Mississippi Public Safety Commissioner Albert Santa Cruz also says the list doesn’t capture Mississippi’s focus on reducing traffic deaths.

After recording 931 fatalities in 2005, a group of agencies set a goal to cut the total by a quarter by 2011. That 25-percent reduction was achieved by 2009, and the group renewed the 25-percent goal, aiming to cut deaths to 525.

“While we have not reached the goal we set for ourselves, this proves we are making strides in the right direction,” Santa Cruz said. “I’m proud of what we’ve accomplished, but we will continue working to reduce deaths until there are none.”

The state has won a series of award for improving highway safety in recent years.

The Highway Patrol’s Master Sgt. Johnny Poulos said some of the improvement comes from better decisions by drivers and passengers.

“This is a combined effort. When you look at it, as a whole, we’ve come a long way,” said Poulos, who will speak in August to a national safety convention about what Mississippi is doing to help curb traffic fatalities.

For example, the Mississippi Department of Transportation has installed up to 300 miles of cable barrier in the medians of Mississippi highways to help stop vehicles from crossing over and crashing into oncoming traffic.

  • Anonymous

    THAT 300 MILES OF CABLE BARRIER IN THE MEDIANS OF MS HIGHWAY IS ABOUT 50YRS OVER DUE, JUST LIKE THE STATE IT IS INSTALLED IN.

  • Anonymous

    Maybe if people learned to stay in their directional lane, we wouldn’t need all that cable.  I don’t think MS is overdue either in whatever you are talking about.

  • Anonymous

    Just another example of shrugging off personal responsibility in lieu of Uncle Sugar taking care of it.  If you need a cable barrier to prevent you hitting oncoming cars in other lanes you have no business behind the wheel of a car.

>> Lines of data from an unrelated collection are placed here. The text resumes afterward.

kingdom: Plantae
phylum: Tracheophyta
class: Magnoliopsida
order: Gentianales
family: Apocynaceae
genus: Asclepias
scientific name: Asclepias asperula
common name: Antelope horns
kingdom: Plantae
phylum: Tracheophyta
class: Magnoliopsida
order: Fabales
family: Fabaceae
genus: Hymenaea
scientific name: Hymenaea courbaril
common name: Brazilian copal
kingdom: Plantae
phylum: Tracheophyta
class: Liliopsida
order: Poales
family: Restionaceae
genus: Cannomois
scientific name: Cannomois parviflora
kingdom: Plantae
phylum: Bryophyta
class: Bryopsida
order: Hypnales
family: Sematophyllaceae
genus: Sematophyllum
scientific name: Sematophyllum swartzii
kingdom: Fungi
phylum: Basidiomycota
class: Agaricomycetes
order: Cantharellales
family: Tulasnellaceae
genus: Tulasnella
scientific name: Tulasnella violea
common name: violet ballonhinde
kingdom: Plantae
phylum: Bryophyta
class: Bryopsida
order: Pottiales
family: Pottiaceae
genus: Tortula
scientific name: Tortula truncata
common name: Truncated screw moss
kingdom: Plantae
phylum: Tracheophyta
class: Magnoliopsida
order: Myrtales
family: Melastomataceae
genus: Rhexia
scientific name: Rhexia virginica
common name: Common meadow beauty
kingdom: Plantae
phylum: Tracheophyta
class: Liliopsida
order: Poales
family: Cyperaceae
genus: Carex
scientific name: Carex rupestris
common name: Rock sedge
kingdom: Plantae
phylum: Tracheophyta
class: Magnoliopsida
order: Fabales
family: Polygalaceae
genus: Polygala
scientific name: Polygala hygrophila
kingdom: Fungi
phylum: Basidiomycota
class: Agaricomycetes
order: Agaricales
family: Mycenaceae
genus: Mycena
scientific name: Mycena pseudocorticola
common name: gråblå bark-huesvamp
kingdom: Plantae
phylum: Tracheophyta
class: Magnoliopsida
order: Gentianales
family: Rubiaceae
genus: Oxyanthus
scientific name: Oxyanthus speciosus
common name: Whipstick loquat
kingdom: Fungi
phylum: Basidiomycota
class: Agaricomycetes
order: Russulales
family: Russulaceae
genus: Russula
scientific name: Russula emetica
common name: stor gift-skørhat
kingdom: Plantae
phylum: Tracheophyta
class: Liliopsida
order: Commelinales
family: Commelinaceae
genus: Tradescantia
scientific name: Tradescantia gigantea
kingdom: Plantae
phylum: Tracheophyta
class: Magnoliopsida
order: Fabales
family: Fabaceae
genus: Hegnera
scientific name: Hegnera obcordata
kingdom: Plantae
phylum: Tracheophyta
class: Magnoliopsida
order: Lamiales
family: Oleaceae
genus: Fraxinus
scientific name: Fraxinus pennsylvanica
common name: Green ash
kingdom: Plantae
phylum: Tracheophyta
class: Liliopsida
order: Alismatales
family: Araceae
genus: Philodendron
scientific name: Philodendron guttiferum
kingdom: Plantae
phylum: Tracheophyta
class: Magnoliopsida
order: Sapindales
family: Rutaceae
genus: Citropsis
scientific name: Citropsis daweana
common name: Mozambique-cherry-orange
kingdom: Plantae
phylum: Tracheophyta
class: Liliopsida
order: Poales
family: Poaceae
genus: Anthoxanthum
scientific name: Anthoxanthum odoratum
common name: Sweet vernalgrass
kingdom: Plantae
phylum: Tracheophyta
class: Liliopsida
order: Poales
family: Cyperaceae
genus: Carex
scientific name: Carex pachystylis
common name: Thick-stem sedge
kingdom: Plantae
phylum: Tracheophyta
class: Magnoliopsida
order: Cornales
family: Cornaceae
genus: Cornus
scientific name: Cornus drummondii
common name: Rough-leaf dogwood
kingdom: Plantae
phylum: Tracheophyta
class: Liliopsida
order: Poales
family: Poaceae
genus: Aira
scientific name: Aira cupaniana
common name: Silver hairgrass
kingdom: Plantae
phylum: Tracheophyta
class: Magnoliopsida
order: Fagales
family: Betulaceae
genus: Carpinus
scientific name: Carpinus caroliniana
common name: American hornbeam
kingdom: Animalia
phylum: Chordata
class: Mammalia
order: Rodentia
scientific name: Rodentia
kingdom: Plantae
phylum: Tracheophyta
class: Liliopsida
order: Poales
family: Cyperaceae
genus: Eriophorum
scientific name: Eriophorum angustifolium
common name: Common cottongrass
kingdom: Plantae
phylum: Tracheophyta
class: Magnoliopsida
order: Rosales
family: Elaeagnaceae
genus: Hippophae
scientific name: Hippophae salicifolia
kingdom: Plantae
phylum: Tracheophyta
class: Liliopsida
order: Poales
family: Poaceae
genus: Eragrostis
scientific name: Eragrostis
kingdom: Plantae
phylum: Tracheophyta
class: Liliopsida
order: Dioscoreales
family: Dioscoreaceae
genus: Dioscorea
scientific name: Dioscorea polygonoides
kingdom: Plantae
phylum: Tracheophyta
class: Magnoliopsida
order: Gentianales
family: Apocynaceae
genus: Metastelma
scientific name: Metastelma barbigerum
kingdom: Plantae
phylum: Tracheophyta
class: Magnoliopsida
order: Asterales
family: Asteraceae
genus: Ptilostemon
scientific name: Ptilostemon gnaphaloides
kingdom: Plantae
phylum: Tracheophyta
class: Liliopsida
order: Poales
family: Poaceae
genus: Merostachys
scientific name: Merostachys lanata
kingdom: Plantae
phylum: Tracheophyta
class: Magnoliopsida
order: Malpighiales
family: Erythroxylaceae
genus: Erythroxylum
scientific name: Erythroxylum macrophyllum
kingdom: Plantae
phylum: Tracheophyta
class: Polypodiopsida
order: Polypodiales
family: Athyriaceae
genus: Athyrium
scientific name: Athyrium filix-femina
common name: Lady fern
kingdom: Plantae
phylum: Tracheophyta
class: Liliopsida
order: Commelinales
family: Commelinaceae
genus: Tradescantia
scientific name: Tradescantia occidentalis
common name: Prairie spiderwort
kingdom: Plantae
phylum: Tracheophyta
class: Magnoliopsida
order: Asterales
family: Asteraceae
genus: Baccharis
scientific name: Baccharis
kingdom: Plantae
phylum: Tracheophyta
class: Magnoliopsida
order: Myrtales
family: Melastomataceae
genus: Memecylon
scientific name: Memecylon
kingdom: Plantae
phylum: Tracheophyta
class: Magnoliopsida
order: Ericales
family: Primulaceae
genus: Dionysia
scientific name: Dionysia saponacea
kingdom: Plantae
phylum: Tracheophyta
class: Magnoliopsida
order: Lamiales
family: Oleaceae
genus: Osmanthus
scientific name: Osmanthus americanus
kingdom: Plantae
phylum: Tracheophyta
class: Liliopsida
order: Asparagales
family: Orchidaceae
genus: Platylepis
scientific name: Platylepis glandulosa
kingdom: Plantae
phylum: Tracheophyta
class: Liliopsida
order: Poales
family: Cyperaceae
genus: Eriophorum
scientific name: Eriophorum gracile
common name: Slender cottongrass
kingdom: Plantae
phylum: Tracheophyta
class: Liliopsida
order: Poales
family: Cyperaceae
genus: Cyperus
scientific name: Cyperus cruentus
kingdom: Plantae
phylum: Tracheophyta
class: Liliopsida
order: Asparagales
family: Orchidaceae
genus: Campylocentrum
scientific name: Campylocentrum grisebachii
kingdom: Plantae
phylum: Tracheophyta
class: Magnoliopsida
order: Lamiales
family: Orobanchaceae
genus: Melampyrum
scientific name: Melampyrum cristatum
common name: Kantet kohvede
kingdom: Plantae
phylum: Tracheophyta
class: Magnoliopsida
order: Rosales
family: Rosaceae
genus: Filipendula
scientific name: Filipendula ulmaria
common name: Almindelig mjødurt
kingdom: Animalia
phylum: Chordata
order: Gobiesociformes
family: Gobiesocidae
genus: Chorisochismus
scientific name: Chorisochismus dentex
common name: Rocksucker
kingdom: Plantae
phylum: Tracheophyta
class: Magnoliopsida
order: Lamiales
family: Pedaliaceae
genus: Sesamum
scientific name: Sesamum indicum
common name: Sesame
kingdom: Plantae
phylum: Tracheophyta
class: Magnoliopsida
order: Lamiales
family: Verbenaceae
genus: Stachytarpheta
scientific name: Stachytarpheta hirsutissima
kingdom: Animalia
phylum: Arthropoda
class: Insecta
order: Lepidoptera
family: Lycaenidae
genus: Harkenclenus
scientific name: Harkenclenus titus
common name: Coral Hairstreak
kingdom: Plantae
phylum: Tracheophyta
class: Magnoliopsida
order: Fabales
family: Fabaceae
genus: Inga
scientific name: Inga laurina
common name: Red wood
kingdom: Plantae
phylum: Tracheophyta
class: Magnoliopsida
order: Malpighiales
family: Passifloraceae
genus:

    When you take into account we really don’t have snow here, the statistics are pathetic.  They are not a reflection on the highways at all but on the sorry excuses for drivers that seem to populate the state.  Dave seems to think it is the responsibility of the taxpayers to keep these imbeciles from crashing into oncoming traffic.

  • Anonymous

    If the cable were made of copper, it would not stay there very long.